Düşünün bir kez. Osmanlı’nın son yıllarında bile toplumun çok büyük kısmı okuma yazma bilmiyordu. 1918-1922 yılları arasında okuma yazma oranı %3 civarındaydı. Halkın dünyadan haberi yoktu. Cehalet deseniz diz boyu. Cumhuriyet kurulduktan sonra, 1927 yılında bu oranın %8,9’a çıktığını görüyoruz. Beş yıl gibi kısa bir süre içinde %6’ya yakın bir artış göstermiş. Laik ve bilimsel eğitimin sağladığı olanaklarla her alanda yüzlerce bilim insanı, sanatçı, eğitimci, hukukçu, iş insanı ve politikacı yetişti. Cumhuriyet yoksul aile çocuklarına eğitim alma olanağı sağladı. Bu yetenekli ve akıllı çocuklar potansiyellerini kullanma olanağına sahip oldular. Kimileri profesör, kimileri başbakan ve cumhurbaşkanı oldu.
29 Ekim 2022 günü, cumhuriyetimizin 99. yılını kutluyoruz. Her alanda birçok kazanımı var cumhuriyetin. Bunlar saymakla bitmez.
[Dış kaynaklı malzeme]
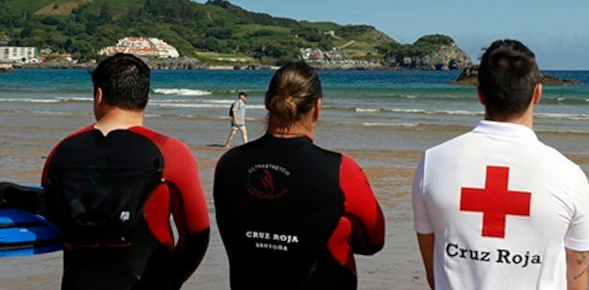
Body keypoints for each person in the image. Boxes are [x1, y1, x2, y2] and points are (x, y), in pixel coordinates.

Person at [412, 39, 589, 290]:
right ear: (538, 93)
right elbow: (575, 281)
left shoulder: (433, 163)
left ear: (480, 95)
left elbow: (434, 273)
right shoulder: (570, 176)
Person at [41, 53, 210, 290]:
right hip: (148, 282)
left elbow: (53, 220)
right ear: (147, 98)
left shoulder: (62, 151)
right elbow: (197, 235)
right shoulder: (170, 152)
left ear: (99, 96)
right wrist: (172, 280)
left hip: (77, 281)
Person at [214, 61, 385, 290]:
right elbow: (373, 241)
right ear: (317, 107)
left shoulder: (228, 164)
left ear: (267, 102)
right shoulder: (342, 171)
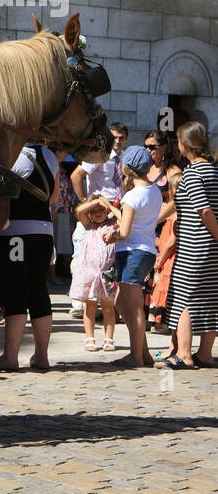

Cumhuriyetle birlikte laik, ulusal ve bilimsel eğitimin yolu açıldı. Türk kadınları toplum hayatında erkeklerle eşit hakları sahip oldu. Aklın ve bilimin öncülüğünde çağdaşlaşmanın temelleri atıldı. Sosyal hukuk devleti kavramı cumhuriyetle birlikte anayasaya girdi. Ekonomide, sosyal hayatta, bilim ve sanatta büyük atılımlar gerçekleştirildi.
Şimdi, elimizi vicdanımıza koyup bir kez daha düşünelim. Teokratik yönetim biçimleri kadınlara bu olanakları sağlayabilir miydi? Ülkede geniş çaplı bir kültürel dönüşüm ve her alanda topyekûn bir kalkınma mümkün olabilir miydi? Dahası, yetişmiş insan gücümüz bu düzeyde olabilir miydi? Bunların hiçbirinin olamayacağını hepimiz biliyoruz. Nereden nereye!
Büyük Önder’in dediği gibi, cumhuriyet fazilettir ve faziletli insanlar yetiştirir.
Bir kez daha “Yaşasın Cumhuriyet” diyelim o zaman.